Il dit Facebook avec un dégoût marqué, et se tut. Manifestement, c’était sans appel. Dix ans sans Facebook !…
Le président me regarda, visiblement satisfait de l’effet de la sanction sur moi. J’allais me lever lorsqu’il me retint : Monsieur Guilbert, je vais être bon prince. C’est la nouvelle année et j’avoue qu’il est parfois judicieux de céder à une sorte de romantisme. Je vous propose donc d’amender votre sanction d’un sursis, ce qui veut dire, pour le profane que vous êtes, que si par malheur vous récidiviez à nouveau, la peine deviendrait irrévocable, sans aucune remise possible dans les dix ans qui suivront. Qu’est-ce que vous en dites ?…
– Euh… oui, merci, Monsieur le Président…
– Mais il y a une condition, mon cher Monsieur.
– Et… laquelle ?
– Je fais un test, pour savoir si vous avez bien compris : dites-moi donc quels vœux vous allez envoyer à cette Madame Jacqueline ?
Là, pour le coup, je sentais le piège. Que pouvais-je dire ? A mon sens, je ne pouvais rien suggérer qui soit par trop optimiste. Ou plutôt : utopique. Bonne santé ? Ouh là là, je l’entendais me rétorquer que je ne savais strictement rien des varices de Madame Jacqueline, ou de ses hémorroïdes ou de sa chute d’organes ou de je ne sais quoi encore qui ferait que lui souhaiter une bonne santé aurait été comme retourner le fer dans la plaie. Il s’impatientait, et je sentais que je devais très vite lui donner une bonne réponse, vite vite… Que dit-on en général, la formule la plus plate. Bonne année ou meilleurs vœux, non ? Mais c’est sûr qu’il prendrait cela pour totalement chimérique, irréaliste. Meilleurs… bonne… des termes qui ne collent pas au style de ce TPV. Alors ? fit-il avec un sourire sardonique. Je devais gagner du temps, et me décidai à lui demander s’il s’agissait des vœux pour 2019 ou d’une manière générale. Ma question était stupide, mais c’était juste pour temporiser quelque peu. Je bafouillai :
– Euh… mes vœux pour 2019 ?…
– Magnifique ! s’exclama-t-il en regardant ses collègues, “Mes voeux pour 2019…” Magnifique !… Vous êtes un bon élève, Monsieur Guilbert. C’est parfait ! Dorénavant, vous vous contenterez d’adresser vos vœux de cette manière, en prenant bien soin et comme de bien entendu de changer à chaque fois l’année, n’est-ce pas, Monsieur Guilbert ?

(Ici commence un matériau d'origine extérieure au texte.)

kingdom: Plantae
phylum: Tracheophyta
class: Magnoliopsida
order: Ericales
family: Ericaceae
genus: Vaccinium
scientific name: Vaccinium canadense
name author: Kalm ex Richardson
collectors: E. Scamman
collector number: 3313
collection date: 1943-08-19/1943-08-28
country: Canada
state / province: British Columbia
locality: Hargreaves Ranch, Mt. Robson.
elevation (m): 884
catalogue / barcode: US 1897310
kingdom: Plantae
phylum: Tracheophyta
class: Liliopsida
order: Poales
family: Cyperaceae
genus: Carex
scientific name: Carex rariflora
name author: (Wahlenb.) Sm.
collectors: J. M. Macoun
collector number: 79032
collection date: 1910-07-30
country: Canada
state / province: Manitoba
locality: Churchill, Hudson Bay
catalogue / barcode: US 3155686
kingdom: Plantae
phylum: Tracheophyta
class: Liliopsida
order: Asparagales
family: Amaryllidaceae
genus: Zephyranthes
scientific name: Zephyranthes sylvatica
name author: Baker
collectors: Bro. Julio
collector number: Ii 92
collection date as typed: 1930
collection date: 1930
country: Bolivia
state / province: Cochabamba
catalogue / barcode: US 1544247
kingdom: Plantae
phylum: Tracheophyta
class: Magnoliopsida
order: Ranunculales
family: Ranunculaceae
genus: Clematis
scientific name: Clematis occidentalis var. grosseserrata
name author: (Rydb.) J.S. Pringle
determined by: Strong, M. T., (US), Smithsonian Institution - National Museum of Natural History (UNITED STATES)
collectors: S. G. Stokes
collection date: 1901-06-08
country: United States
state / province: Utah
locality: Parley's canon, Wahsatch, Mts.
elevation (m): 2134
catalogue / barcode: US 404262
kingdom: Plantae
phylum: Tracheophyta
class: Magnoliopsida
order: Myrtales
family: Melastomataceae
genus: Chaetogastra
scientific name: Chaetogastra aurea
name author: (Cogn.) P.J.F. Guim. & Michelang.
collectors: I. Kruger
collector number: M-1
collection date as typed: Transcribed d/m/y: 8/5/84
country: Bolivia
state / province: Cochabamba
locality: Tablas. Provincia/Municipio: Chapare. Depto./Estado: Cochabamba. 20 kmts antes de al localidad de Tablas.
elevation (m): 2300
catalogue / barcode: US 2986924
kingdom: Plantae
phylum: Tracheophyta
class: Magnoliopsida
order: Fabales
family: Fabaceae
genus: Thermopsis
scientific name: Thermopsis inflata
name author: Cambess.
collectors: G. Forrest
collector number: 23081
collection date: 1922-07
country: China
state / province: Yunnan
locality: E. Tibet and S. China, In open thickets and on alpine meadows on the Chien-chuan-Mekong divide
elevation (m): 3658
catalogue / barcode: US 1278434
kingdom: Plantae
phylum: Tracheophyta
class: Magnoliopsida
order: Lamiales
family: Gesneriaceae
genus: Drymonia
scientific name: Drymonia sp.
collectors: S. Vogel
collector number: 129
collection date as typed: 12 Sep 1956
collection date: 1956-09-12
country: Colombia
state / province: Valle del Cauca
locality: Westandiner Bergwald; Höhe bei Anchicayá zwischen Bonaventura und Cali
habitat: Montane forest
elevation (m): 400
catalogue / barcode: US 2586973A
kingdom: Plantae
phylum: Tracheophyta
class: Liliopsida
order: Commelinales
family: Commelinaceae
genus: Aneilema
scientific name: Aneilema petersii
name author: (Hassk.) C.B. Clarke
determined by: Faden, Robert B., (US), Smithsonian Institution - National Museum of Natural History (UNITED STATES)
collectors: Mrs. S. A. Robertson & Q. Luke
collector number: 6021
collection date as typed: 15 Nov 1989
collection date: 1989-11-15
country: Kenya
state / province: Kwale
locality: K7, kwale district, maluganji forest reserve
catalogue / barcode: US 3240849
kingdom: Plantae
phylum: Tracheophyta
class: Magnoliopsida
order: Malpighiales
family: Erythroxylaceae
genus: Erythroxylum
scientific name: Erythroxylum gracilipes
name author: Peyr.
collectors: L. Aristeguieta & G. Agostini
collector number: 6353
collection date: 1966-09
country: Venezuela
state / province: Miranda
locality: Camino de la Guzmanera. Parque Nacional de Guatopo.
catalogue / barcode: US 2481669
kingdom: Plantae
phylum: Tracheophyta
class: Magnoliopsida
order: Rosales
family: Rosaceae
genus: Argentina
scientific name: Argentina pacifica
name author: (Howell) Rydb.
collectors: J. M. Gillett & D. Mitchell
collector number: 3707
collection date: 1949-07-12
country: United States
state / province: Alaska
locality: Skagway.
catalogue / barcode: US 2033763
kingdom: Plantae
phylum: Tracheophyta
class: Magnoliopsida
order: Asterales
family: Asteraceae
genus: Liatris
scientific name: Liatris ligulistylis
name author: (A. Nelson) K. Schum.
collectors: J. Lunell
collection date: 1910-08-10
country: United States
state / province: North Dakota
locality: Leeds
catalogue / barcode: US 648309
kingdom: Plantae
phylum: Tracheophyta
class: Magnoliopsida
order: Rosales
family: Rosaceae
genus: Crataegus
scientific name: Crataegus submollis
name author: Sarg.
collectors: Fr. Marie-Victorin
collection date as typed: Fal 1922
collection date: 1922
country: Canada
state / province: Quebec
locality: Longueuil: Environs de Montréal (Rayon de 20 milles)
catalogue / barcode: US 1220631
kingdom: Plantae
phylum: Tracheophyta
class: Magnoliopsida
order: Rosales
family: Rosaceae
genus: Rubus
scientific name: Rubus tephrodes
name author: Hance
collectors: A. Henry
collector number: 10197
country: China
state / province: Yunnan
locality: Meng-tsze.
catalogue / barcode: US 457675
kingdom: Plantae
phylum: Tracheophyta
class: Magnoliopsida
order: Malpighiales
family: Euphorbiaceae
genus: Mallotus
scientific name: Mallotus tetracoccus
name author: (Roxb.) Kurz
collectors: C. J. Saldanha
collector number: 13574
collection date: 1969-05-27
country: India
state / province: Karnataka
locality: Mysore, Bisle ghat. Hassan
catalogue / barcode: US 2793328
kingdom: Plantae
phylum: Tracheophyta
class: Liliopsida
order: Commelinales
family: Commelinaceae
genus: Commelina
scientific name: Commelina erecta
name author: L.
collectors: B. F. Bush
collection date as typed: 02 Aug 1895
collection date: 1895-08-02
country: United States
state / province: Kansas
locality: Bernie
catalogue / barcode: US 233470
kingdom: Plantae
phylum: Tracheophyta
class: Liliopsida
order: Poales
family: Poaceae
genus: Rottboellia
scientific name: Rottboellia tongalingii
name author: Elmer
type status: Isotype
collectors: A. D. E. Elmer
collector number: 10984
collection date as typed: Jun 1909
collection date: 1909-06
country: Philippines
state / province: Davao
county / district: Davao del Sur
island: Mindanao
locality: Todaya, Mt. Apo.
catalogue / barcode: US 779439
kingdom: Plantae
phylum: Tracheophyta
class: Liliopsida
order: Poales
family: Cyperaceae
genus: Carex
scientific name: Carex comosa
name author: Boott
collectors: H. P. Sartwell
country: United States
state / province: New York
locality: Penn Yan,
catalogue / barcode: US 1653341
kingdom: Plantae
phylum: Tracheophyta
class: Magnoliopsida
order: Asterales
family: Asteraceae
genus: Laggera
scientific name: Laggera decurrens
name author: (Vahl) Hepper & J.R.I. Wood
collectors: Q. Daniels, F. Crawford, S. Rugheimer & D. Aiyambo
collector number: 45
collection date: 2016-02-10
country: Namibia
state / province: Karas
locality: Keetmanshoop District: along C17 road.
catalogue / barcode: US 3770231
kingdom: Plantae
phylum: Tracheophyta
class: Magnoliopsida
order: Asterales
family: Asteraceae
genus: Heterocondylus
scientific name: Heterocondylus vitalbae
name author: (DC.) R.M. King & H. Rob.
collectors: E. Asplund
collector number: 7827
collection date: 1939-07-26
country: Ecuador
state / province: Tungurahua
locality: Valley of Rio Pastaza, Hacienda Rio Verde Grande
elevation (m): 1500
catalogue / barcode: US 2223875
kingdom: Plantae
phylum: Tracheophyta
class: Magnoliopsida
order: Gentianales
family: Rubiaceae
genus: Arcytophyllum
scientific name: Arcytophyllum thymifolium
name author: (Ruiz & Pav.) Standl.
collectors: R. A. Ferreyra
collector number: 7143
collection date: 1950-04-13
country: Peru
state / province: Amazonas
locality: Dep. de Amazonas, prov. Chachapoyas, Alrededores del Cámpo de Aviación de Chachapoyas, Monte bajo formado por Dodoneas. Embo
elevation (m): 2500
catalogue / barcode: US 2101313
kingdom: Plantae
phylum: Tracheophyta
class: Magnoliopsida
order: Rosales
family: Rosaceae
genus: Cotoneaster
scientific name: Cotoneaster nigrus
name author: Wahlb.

Je n’en revenais pas. Mais je compris que c’était fini, et que je m’en sortais plutôt bien. Je me levai. Et pris congé d’un léger signe de tête en me dirigeant vers la porte de sortie. Au moment où j’allais l’atteindre, la voix du président se fit entendre :
– Monsieur Guilbert ?
Je me retournai, craignant le pire.
– Mes vœux pour 2019, Monsieur Guilbert !
– Mes… mes vœux pour 2019, Monsieur le Président.